A light turned green and the door unlocked. They entered. The hallway was blocked by a double set of security doors with glass two inches thick. They went through a security check as at an airport, and then down a flight of stairs. Another hallway. She pushed a doorbell, and a moment later the doorjamb buzzed, and she let them inside.

Wayne was sitting on a small couch. He looked older, reminding Finn of a lamp that had been repaired—much the same, but something different. The twinkle in his eyes remained, but his voice was dry and salty, like that of a man who didn’t speak much.

“Welcome,” he said. He motioned Finn into a chair facing him.

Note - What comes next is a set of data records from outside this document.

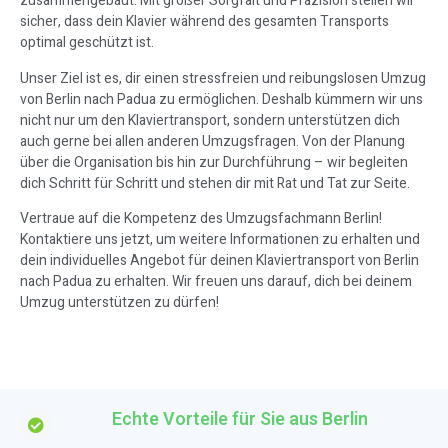
zusammengebaut. Mit großer Sorgfalt und Präzision stellen wir
sicher, dass dein Klavier während des gesamten Transports
optimal geschützt ist.
Unser Ziel ist es, dir einen stressfreien und reibungslosen Umzug
von Berlin nach Padua zu ermöglichen. Deshalb kümmern wir uns
nicht nur um den Klaviertransport, sondern unterstützen dich
auch gerne bei allen anderen Umzugsfragen. Von der Planung
über die Organisation bis hin zur Durchführung – wir begleiten
dich Schritt für Schritt und stehen dir mit Rat und Tat zur Seite.
Vertraue auf die Kompetenz des Umzugsfachmann Berlin!
Kontaktiere uns jetzt, um weitere Informationen zu erhalten und
dein individuelles Angebot für deinen Klaviertransport von Berlin
nach Padua zu erhalten. Wir freuen uns darauf, dich bei deinem
Umzug unterstützen zu dürfen!
Echte Vorteile für Sie aus Berlin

Finn saw through an open door to a bedroom. It was not an office, but an apartment; Wayne lived here. He seemed older and weaker. Finn felt a pang of sadness.

“Why?” Finn asked.

The man’s white eyebrows arched.

“Why here?” Finn said.

“The funny thing about the past,” Wayne said, “is it’s behind us. There’s nothing we can do that will change it. The future is much the same—out of reach. When you get to be my age you realize you have only right now. This moment. You are over there. I am here.